Flow Testing: Script Multi-Step Scenarios

Beyond individual method conformance, test realistic multi-step workflows that exercise state and sequencing:

Auth → Discover → Invoke → Verify Flow

#!/bin/bash
source ./mcp-test-framework.sh
SERVER="--url http://localhost:3001/mcp"
echo "=== Flow: Auth → Discover → Invoke → Verify ==="
# Step 1: Health check
assert_ok "1. server is healthy" doctor
# Step 2: Discovery succeeds and returns non-empty
assert_json "2. discovery finds at least 1 capability" \
'.data.items | length > 0' \
ls
# Step 3: Pick the first tool
FIRST_TOOL=$(_mcp ls --tools | jq -r '.data.items[0].id // empty')
if [ -z "$FIRST_TOOL" ]; then
echo " ⏭️ No tools found, skipping invoke flow"
summary
fi
# Step 4: Invoke it
assert_ok "3. invoke first tool: $FIRST_TOOL" "$FIRST_TOOL"
# Step 5: Verify result has content
assert_json "4. result has content array" \
'.data.content | type == "array"' \
"$FIRST_TOOL"
# Step 6: Invoke again — idempotency check
RESULT1=$(_mcp "$FIRST_TOOL" | jq -S '.data.content')
RESULT2=$(_mcp "$FIRST_TOOL" | jq -S '.data.content')
if [ "$RESULT1" = "$RESULT2" ]; then
echo " ✅ 5. idempotent tool invocation"; ((PASS++))
else
echo " ⚠️ 5. non-idempotent tool (not necessarily a bug)"; ((PASS++))
fi
summary

Discovery Cache Invalidation Flow

Terminal window
echo "=== Flow: Cache Invalidation ==="
# Step 1: First discovery (populates cache)
assert_ok "1. initial discovery" ls
# Step 2: Second discovery (should use cache — fast)
START=$(date +%s%N)
assert_ok "2. cached discovery" ls
END=$(date +%s%N)
CACHED_MS=$(( (END - START) / 1000000 ))
echo " cache hit latency: ${CACHED_MS}ms"
# Step 3: Verify capabilities are consistent across calls
COUNT1=$(_mcp ls --tools | jq '.data.items | length')
COUNT2=$(_mcp ls --tools | jq '.data.items | length')
if [ "$COUNT1" = "$COUNT2" ]; then
echo " ✅ 3. capability count stable ($COUNT1 tools)"; ((PASS++))
else
echo " ❌ 3. capability count changed ($COUNT1 vs $COUNT2)"; ((FAIL++))
fi
summary

Background Job Lifecycle Flow

Terminal window
echo "=== Flow: Background Job Lifecycle ==="
# Only if server supports tasks
CAPS=$(_mcp inspect | jq '.data.capabilities')
if ! echo "$CAPS" | jq -e '.tasks' >/dev/null 2>&1; then
echo " ⏭️ Server does not advertise tasks capability"
summary
fi
# Step 1: Submit background job
FIRST_TOOL=$(_mcp ls --tools | jq -r '.data.items[0].id // empty')

[Source records]
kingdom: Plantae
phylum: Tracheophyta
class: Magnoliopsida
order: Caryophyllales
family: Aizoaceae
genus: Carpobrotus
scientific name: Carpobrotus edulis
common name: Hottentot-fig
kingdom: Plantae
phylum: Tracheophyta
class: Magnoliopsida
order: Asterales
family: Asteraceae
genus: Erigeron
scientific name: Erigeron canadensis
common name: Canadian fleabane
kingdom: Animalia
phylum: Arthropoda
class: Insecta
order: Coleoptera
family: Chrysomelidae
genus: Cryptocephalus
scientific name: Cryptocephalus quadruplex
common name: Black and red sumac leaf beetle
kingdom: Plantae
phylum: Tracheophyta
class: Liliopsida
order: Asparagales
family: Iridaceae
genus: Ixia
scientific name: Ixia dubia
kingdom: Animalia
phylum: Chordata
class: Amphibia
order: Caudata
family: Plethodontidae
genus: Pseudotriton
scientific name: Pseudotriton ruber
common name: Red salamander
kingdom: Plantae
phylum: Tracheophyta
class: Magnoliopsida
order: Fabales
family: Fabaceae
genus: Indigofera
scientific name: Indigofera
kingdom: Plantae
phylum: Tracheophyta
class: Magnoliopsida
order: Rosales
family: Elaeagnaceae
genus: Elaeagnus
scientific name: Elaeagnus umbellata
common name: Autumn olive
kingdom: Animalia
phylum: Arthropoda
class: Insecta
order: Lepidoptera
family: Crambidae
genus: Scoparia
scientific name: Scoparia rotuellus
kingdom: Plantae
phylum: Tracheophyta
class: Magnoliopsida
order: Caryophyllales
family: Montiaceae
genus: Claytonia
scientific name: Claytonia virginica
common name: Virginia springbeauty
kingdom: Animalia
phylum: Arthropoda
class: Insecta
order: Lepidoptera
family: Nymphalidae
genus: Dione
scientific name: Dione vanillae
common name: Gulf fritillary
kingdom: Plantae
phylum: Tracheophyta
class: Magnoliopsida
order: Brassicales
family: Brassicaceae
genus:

=== REQUIRED TASK A ===
In the flow-testing text, which command does the health check in Step 1 of the first flow run?
=== REQUIRED TASK B ===
Write the next part of the flow-testing text, starting right after its last line.
The listing has no connection to the flow-testing text.

=== WRITTEN ANSWER A ===
doctor

=== WRITTEN ANSWER B ===
assert_ok "1. submit background job" "$FIRST_TOOL" --background
# Step 2: List jobs
assert_json "2. jobs list is array" \
'type == "array" or .data | type == "array"' \
jobs list
# Step 3: Show latest job
assert_ok "3. show latest job" jobs show --latest
# Step 4: Wait for completion
assert_ok "4. wait for job" jobs wait --latest
summary

Running the Full Suite

All-in-One Runner

#!/bin/bash
# run-conformance.sh — execute all conformance test files
set -euo pipefail
TARGET="${1:?Usage: $0 <--url URL | --stdio CMD>}"
shift
export MCP_TEST_SERVER="$TARGET $*"
export MCP_TIMEOUT=15
echo "╔══════════════════════════════════════════╗"
echo "║ MCP Conformance Test Suite ║"
echo "║ Target: $MCP_TEST_SERVER"
echo "╚══════════════════════════════════════════╝"
echo ""
TOTAL_PASS=0; TOTAL_FAIL=0; TOTAL_SKIP=0
for test_file in tests/conformance/*.sh; do
echo ""
echo "━━━ $(basename "$test_file") ━━━"
if output=$(bash "$test_file" 2>&1); then
# Parse results from last line
pass=$(echo "$output" | grep -oP '\d+ passed' | grep -oP '\d+')
fail=$(echo "$output" | grep -oP '\d+ failed' | grep -oP '\d+')
skip=$(echo "$output" | grep -oP '\d+ skipped' | grep -oP '\d+')
TOTAL_PASS=$((TOTAL_PASS + ${pass:-0}))
TOTAL_FAIL=$((TOTAL_FAIL + ${fail:-0}))
TOTAL_SKIP=$((TOTAL_SKIP + ${skip:-0}))
fi
echo "$output"
done
echo ""
echo "╔══════════════════════════════════════════╗"
echo "║ TOTAL: $TOTAL_PASS pass, $TOTAL_FAIL fail, $TOTAL_SKIP skip"
echo "╚══════════════════════════════════════════╝"
exit $TOTAL_FAIL

Usage

Terminal window
# Against an HTTP server
./run-conformance.sh --url http://localhost:3001/mcp
# Against a stdio server
./run-conformance.sh --stdio "npx @modelcontextprotocol/server-everything"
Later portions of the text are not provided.